Example 6.5. From histograms to cumulative distributions
Consider the data on family incomes in Country A from C02 Incomes.xls [.rda]. These are shown in a histogram below. There are 1,000 total observations in the data.


PIC


Figure 6.5: Histogram of incomes for 1,000 families in country A.


To convert this graph to a cumulative distribution, we simply start adding. In the first bin, labeled ”<= 5”, we have a total of 14 observations. In the second bin, we have 43 observations. In the cumulative distribution, the second bin will have 14 + 43 for a total of 57 observations, since it includes all the bins to the left. The third bin of the cumulative distribution will have 148 + 57 = 205 observations. The fourth bin ”15 - 20” will have 272 + 205 = 477. Continuing on, we get the totals shown in the graph below.


PIC


Figure 6.6: Cumulative histogram of incomes for 1,000 families in country A.



Example 6.6. Using the cumulative distribution to sketch a boxplot
Now, to generate a boxplot of the data above, we probably want the cumulative distribution graphed in terms of percentages (of the total number of observations), rather than total amounts. This graph is shown below. Once we have this, it is relatively easy to determine in which bin each of the quartiles falls. Remember the first quartile is the same as the 25th percentile, so in the graph below, we know that the first quartile is somewhere in the bin marked ”15 - 20”. Since 20.5% of the data is to the left of this bin, we can probably guess that the first quartile will be close to the left side of the ”15 - 20” bin. We can also find the median; 50% of the data is less than the median, so it must be in the fifth bin, marked ”20 - 25”. It is probably close to the left edge of this bin. Interestingly enough, the third quartile includes 75% of the data to its left, so it is also in the fifth bin, ”20 - 25”. Q3 is probably close to the right side of the bin. Based on these estimates, then, we can sketch a boxplot on the same scale axis as the histogram. We know where the minimum and maximum are, so we can also compute whether there are any outliers in the data. For this graph, the largest the IQR could be is 10, since Q1, the median and Q3 are in the fourth and fifth bins. Thus, anything further than 15 (three bins) from the end of either side of the box must be an outlier. (The histogram itself shown only one observation in the last bin, so it is the only outlier.)


PIC


Figure 6.7: Cumulative distribution (as percents) and an estimated boxplot of family incomes.



Example 6.7. From a boxplot to a histogram
There are several ways to sketch a histogram from a given boxplot. One way is to reverse the process in the previous two examples. But there is a quicker way to sketch the histogram, based on the shape of the boxplot. Consider the graphs below, which show four basic histograms and their associated boxplots. All graphs are on the same 0 to 100 axis.


PIC
PIC
PIC

Figure 6.8: Four distributions shown as histograms and their corresponding boxplots.


As you can see, the box of the boxplot falls in about the same place as the large bulk of the data.
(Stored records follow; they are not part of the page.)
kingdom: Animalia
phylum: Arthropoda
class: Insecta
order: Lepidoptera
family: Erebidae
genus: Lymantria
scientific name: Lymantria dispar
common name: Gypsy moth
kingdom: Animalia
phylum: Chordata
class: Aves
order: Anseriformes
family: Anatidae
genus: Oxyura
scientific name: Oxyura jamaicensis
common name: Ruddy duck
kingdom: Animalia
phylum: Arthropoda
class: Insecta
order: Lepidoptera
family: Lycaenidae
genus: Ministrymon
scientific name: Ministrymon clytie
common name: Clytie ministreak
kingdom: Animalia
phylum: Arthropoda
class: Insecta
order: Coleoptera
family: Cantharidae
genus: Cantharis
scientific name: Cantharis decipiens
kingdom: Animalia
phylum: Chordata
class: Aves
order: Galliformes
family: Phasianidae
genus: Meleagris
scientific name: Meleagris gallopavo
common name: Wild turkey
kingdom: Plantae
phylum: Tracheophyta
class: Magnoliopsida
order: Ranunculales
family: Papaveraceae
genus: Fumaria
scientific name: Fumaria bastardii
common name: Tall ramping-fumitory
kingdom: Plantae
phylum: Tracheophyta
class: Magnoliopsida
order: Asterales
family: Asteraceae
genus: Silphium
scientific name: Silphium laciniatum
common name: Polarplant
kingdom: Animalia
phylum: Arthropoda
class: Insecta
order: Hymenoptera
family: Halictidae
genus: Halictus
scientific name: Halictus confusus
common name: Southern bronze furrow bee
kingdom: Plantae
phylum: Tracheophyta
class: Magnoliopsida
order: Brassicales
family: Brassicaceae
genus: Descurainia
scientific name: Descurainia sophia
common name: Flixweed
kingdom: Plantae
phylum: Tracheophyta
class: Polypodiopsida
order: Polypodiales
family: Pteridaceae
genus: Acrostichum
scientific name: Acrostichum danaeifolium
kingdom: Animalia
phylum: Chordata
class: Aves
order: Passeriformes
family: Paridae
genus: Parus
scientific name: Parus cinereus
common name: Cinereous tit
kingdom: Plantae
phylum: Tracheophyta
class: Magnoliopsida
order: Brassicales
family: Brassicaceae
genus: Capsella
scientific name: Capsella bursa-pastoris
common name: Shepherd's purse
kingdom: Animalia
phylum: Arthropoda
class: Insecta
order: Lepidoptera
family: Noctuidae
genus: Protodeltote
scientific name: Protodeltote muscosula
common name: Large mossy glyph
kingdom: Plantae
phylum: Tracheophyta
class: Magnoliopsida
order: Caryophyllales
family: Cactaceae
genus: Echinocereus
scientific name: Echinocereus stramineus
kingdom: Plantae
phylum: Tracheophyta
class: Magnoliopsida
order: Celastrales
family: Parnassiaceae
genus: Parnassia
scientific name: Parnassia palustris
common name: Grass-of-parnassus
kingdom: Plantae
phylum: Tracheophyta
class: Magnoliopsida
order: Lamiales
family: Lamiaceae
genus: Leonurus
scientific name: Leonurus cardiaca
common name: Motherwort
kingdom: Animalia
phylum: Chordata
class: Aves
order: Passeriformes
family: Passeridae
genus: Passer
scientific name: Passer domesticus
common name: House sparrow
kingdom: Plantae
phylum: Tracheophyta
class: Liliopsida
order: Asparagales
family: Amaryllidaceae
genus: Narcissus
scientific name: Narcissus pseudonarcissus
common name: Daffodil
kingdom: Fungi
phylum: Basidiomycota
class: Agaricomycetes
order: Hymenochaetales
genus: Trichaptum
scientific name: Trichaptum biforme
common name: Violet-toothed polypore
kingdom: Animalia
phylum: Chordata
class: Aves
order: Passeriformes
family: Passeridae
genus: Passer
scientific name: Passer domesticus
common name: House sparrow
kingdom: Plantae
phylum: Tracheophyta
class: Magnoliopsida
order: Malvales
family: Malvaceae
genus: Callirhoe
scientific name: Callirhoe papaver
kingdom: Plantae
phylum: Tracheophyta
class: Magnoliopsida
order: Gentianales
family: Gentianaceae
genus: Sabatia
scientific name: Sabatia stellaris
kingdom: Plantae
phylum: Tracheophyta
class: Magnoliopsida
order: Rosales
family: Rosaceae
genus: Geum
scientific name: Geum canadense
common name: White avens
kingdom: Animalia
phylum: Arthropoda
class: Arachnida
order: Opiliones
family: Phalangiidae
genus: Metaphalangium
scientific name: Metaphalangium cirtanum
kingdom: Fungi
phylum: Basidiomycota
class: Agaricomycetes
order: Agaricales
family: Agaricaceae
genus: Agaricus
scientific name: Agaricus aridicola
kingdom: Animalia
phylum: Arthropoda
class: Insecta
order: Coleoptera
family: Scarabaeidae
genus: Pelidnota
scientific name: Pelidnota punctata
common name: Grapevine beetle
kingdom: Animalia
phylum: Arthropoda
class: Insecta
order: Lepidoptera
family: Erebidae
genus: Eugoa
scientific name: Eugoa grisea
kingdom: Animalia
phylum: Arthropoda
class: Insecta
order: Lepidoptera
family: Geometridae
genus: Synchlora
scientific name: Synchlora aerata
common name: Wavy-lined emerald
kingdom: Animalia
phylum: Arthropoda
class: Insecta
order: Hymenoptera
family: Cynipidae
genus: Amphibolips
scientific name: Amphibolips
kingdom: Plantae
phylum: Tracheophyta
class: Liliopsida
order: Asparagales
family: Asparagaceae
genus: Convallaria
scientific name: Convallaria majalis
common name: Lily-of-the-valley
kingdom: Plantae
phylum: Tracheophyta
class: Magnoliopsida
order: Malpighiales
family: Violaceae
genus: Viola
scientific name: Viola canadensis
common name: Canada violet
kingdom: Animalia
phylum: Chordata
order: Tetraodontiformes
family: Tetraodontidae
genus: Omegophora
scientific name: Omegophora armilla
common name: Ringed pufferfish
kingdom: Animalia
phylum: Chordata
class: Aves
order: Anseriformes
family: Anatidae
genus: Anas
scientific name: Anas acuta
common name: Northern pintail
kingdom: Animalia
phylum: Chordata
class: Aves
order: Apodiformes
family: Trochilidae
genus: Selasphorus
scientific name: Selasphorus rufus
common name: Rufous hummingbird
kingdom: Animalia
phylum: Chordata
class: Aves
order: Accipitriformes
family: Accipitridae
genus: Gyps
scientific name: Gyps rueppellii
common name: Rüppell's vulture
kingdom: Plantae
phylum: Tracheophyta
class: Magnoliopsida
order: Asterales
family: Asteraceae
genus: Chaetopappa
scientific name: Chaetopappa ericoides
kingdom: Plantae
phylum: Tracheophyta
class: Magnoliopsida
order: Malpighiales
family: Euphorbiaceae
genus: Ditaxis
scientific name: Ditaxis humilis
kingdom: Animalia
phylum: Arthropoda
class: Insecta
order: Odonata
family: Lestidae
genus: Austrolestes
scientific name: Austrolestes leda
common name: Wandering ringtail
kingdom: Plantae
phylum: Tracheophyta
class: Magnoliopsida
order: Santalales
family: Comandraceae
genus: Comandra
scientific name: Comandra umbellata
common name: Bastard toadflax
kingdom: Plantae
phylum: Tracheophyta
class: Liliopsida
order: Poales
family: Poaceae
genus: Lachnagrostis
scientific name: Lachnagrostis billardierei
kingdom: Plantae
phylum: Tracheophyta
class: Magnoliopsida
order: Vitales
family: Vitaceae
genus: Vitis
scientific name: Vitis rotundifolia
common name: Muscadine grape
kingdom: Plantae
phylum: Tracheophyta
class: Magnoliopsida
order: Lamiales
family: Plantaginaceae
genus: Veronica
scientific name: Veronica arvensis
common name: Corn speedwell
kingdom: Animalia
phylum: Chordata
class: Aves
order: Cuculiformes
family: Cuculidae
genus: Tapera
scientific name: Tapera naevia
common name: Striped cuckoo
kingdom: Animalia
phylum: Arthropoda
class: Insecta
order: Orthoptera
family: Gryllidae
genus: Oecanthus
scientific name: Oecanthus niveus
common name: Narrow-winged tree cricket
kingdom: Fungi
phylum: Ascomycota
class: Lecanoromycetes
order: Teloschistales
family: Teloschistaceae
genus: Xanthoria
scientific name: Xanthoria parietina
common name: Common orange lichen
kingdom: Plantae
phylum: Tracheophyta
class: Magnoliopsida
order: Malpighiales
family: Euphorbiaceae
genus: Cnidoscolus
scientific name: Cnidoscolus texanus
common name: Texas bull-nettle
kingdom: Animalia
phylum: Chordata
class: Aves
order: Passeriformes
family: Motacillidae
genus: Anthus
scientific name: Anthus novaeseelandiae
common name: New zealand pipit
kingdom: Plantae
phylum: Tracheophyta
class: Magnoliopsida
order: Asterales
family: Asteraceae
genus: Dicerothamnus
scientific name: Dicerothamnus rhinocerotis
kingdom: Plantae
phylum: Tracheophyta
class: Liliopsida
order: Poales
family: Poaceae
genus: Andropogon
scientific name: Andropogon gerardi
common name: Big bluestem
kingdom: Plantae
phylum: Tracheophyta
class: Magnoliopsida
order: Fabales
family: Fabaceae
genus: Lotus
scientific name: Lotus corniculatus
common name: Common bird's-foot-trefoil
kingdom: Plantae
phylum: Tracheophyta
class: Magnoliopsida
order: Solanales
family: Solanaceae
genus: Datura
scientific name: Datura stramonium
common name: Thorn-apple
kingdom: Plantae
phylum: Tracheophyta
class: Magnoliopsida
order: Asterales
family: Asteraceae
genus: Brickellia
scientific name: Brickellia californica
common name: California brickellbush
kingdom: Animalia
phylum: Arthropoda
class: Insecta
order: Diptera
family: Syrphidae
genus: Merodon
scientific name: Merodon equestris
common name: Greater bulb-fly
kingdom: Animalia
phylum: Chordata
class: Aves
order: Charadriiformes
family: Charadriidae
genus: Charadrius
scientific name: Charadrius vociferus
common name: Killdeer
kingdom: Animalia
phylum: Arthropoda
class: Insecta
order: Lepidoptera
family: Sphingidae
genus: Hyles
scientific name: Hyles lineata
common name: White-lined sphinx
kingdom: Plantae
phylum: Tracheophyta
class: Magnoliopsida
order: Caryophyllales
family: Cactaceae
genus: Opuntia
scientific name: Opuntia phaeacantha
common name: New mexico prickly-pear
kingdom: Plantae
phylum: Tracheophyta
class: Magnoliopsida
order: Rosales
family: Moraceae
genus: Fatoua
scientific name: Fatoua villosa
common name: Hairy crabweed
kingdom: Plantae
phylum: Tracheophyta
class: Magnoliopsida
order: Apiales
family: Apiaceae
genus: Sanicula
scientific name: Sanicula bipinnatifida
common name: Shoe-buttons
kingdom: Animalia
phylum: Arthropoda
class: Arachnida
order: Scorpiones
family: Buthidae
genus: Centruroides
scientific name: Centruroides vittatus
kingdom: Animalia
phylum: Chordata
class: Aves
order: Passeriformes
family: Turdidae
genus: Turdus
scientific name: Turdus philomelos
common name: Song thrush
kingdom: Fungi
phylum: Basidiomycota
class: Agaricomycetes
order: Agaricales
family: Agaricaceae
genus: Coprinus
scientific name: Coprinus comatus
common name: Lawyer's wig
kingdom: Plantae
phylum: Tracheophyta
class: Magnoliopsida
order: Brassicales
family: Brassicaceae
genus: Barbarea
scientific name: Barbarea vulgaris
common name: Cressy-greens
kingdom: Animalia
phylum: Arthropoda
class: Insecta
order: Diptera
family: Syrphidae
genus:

This means that you can start with a boxplot and sketch the bulk-part of the histogram where the box is if the box is fairly narrow (if it is a wide box, then the distribution is probably bimodal). Notice that the box is centered between the min and max for a symmetric distribution and for a bimodal distribution, except that a bimodal distribution has a larger spread, so the box is very long. In fact, for bimodal distributions, the box tries include both of the ”humps” in the distribution. Notice that for skewed distributions, the box is still where the bulk of the data is, but it is offset from the center. For positively skewed distributions, the bulk is shifted to the left, and the mean is greater than the median. For negatively skewed distributions, the bulk is shifted to the right, and the mean is less than the median.